Le combat

Mes collègues m’avaient indiqué cet endroit, d’habitude leurs tuyaux étaient de bonne source.

Je me rappelle encore de leur dernière info ; Le festin de tous ces corps ensanglantés, démembrés et encore chauds, je ne savais plus où donner du bec, j’ai même eu du mal à m’envoler tellement j’en avais l’estomac lourd.

Je m’approchais de cette forteresse à tire d’aile. Le ciel était gris, de gros nuages se déplaçaient rapidement. Je tournoyais autour.

Le château était de facture classique, il ne résistera sûrement pas longtemps vu la masse des assaillants, croyez en ma longue expérience, on va se régaler.

Sur les remparts, des archers lançaient leurs flèches sur les soldats en contrebas.

Ils y en avaient là des milliers brandissant des lances en tenue d’Adam, leurs corps transpirants les faisaient briller au loin.

En m’approchant, je pouvais apercevoir au pied de cet édifice, un combat au corps-à-corps sans merci qui c’était engagé entre les deux camps, dans la poussière et la chaleur.

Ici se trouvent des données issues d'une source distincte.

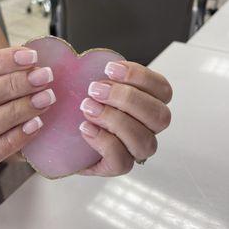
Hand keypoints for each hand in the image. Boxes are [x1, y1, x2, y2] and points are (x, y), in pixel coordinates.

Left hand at [79, 61, 171, 175]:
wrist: (65, 134)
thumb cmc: (86, 104)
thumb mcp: (96, 84)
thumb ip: (104, 75)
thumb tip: (95, 63)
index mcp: (150, 103)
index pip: (163, 90)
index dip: (140, 77)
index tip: (110, 69)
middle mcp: (149, 128)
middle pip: (160, 116)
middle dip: (127, 99)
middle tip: (96, 89)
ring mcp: (136, 149)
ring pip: (144, 141)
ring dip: (114, 120)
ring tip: (88, 108)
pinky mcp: (117, 166)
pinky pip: (122, 162)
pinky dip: (103, 142)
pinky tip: (86, 128)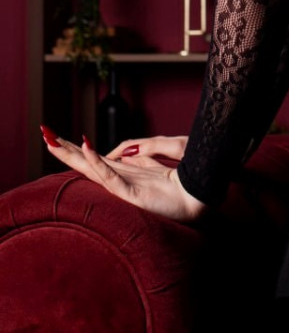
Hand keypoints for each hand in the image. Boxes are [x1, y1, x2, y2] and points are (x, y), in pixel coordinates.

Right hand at [40, 127, 205, 222]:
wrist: (199, 198)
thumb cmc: (184, 181)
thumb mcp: (161, 155)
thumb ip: (142, 151)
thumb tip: (121, 150)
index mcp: (126, 172)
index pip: (95, 158)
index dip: (76, 148)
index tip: (57, 137)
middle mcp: (121, 179)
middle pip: (86, 162)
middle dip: (65, 150)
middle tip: (45, 135)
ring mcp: (125, 188)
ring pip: (92, 170)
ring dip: (73, 155)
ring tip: (54, 143)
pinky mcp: (133, 196)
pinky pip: (112, 179)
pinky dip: (98, 164)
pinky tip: (87, 150)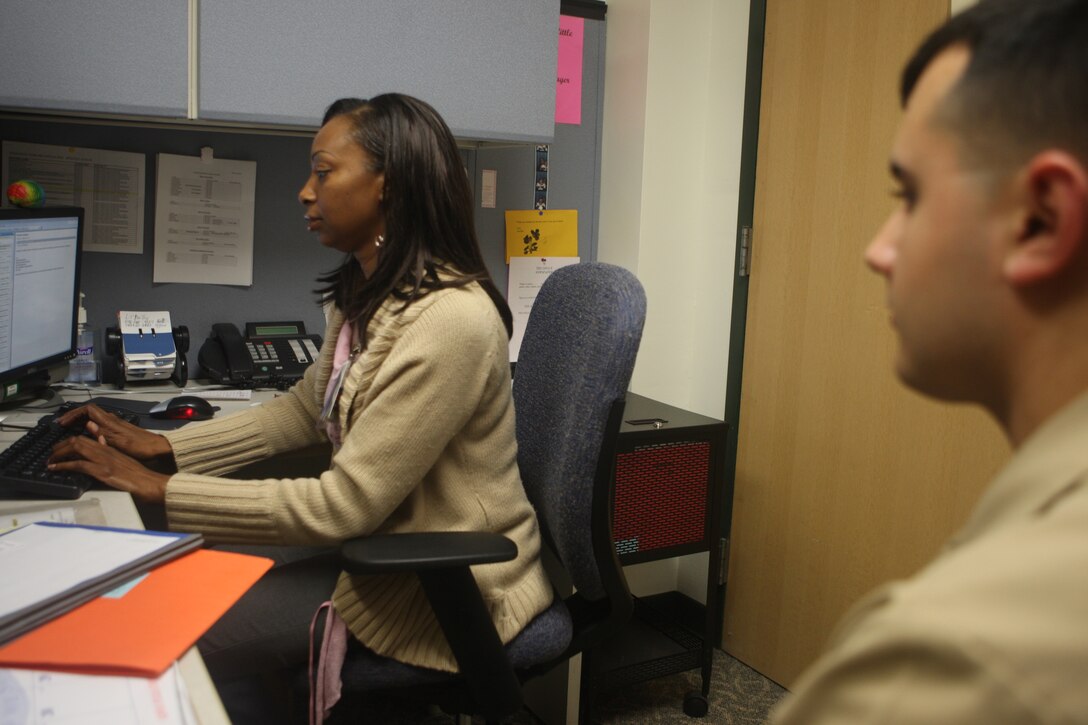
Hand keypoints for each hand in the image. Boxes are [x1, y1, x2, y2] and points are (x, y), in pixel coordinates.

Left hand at [48, 435, 169, 502]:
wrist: (149, 483)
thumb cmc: (139, 476)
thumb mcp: (122, 462)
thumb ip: (109, 456)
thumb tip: (97, 454)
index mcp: (109, 448)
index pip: (85, 438)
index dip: (69, 441)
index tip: (61, 449)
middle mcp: (105, 450)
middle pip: (77, 440)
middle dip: (60, 446)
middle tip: (51, 454)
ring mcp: (103, 460)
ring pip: (75, 448)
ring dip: (59, 453)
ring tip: (50, 461)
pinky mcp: (102, 471)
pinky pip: (78, 464)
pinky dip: (63, 465)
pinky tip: (55, 469)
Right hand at [56, 404, 173, 461]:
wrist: (156, 448)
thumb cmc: (139, 446)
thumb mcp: (119, 442)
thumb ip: (102, 433)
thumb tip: (87, 424)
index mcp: (109, 422)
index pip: (88, 409)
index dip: (73, 414)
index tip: (63, 422)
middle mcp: (111, 419)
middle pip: (88, 411)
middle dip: (73, 416)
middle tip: (61, 425)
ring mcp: (115, 424)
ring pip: (93, 417)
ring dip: (80, 420)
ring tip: (68, 429)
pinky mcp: (118, 429)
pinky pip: (98, 423)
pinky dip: (88, 425)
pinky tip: (85, 433)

Le bruit des armes qu’y s’entrechoquaient, des boucliers qui recevaient ces coups répétés, augmentait d’autant la tension des combattants que l’on pouvait lire sur leurs corps.

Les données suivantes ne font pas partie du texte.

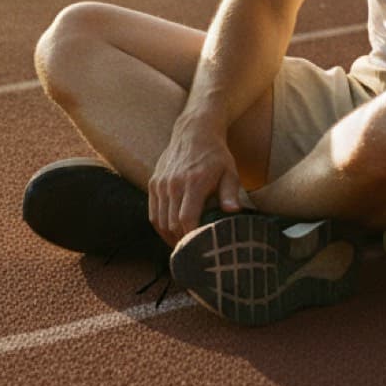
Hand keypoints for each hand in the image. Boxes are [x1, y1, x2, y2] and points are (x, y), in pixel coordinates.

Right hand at [148, 118, 243, 244]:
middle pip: (172, 224)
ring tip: (183, 246)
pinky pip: (153, 213)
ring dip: (170, 237)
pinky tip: (171, 234)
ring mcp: (161, 183)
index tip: (200, 248)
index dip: (191, 237)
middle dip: (182, 241)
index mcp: (193, 182)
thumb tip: (233, 211)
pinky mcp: (153, 182)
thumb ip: (230, 193)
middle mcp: (173, 183)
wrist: (194, 131)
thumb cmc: (216, 155)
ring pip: (160, 221)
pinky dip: (160, 227)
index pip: (186, 218)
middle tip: (194, 253)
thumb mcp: (230, 172)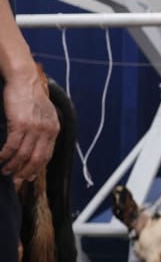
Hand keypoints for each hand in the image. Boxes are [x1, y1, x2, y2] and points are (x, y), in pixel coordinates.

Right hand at [0, 65, 58, 181]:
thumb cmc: (31, 95)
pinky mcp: (20, 124)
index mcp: (54, 129)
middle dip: (25, 172)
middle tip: (16, 181)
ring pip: (23, 154)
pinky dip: (5, 154)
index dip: (37, 168)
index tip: (29, 177)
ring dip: (13, 165)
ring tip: (5, 171)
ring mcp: (34, 128)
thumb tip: (38, 144)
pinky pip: (12, 145)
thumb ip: (45, 129)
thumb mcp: (46, 114)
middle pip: (37, 159)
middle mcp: (46, 131)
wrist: (25, 80)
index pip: (47, 155)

Derrières ses bruits d’acier et de fureur, on pouvait entendre le râle des blessés ainsi que les ordres impératifs donnés par les centurions.

Tout allait très vite, les adversaires se dégageaient de leurs assaillants pour passer à un autre sans s’arrêter.

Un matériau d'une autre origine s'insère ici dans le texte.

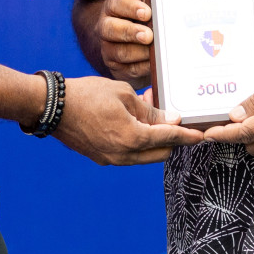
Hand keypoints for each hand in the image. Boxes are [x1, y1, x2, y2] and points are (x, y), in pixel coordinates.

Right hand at [54, 76, 202, 164]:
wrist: (52, 106)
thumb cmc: (87, 95)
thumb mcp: (123, 94)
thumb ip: (149, 110)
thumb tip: (169, 120)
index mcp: (132, 138)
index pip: (168, 138)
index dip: (187, 136)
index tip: (201, 135)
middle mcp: (123, 155)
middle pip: (160, 153)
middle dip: (172, 139)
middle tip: (175, 121)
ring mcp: (111, 159)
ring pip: (145, 156)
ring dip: (154, 141)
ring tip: (151, 117)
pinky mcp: (102, 157)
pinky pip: (129, 155)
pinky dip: (138, 143)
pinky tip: (135, 123)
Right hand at [76, 0, 154, 87]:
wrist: (132, 42)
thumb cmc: (143, 15)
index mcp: (113, 6)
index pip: (117, 4)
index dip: (131, 8)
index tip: (147, 12)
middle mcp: (107, 27)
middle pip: (112, 29)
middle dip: (130, 32)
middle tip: (148, 35)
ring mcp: (109, 48)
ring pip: (120, 52)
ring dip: (139, 53)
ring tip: (153, 51)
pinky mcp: (116, 68)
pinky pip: (128, 70)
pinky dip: (142, 68)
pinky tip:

Certains tombaient au sol, blessés ou épuisés, d’autres venant les remplacer pour s’affronter.

Toujours changeant, ils venaient au front faire leur devoir, poussés comme une vague qui les emportaient vers leur destin.

Au loin derrière, on dirait que les combats diminuaient de force.

Que se passait-il ? Allaient ils s’arrêter de s’affronter ? Cela aurait été dommage, je voyais déjà le festin que j’allais faire.

Tout à coup, j’ai vu apparaître entre les lignes de front un groupe de femmes avec leur progéniture se faufilant entre les assaillants, certaines brandissant leur enfant nu  comme seule arme demandant de cesser, d’autres déposant leurs enfants au sol pour délimiter une zone de paix entre les adversaires ou présentant leur poitrine aux épées, exaltant les troupes à cesser leurs combats.

Comme sidérés par ces apparitions, ils s’immobilisèrent mais restèrent toujours sur leurs gardes muscles tendus, épée prête à trancher ou à transpercer, le bouclier en avant à les protéger des coups qui pourraient venir, ils ne savaient plus quoi faire, comme désarçonnés par cette situation peu ordinaire.

Le temps se suspendit, l’intensité des combats diminua, de proche en proche, suivant le cheminement de ces femmes avec leurs enfants, venant se mettre à la merci de ces hommes.

Les hostilités cessèrent, chacun retournant dans son camp pour retrouver  sa femme,  sa mère,  sa sœur,  ses enfants. C’était bien la première fois que je voyais ça, pourtant j’en ai vu des combats dans ma longue vie.

Je suis resté interloqué par le courage de ces femmes affrontant la fureur des combats avec comme seule arme la puissance de leurs évocations.

J’en ai même eu une larme à l’œil.

Bon, ce n’est pas tout ça, il va falloir aller manger.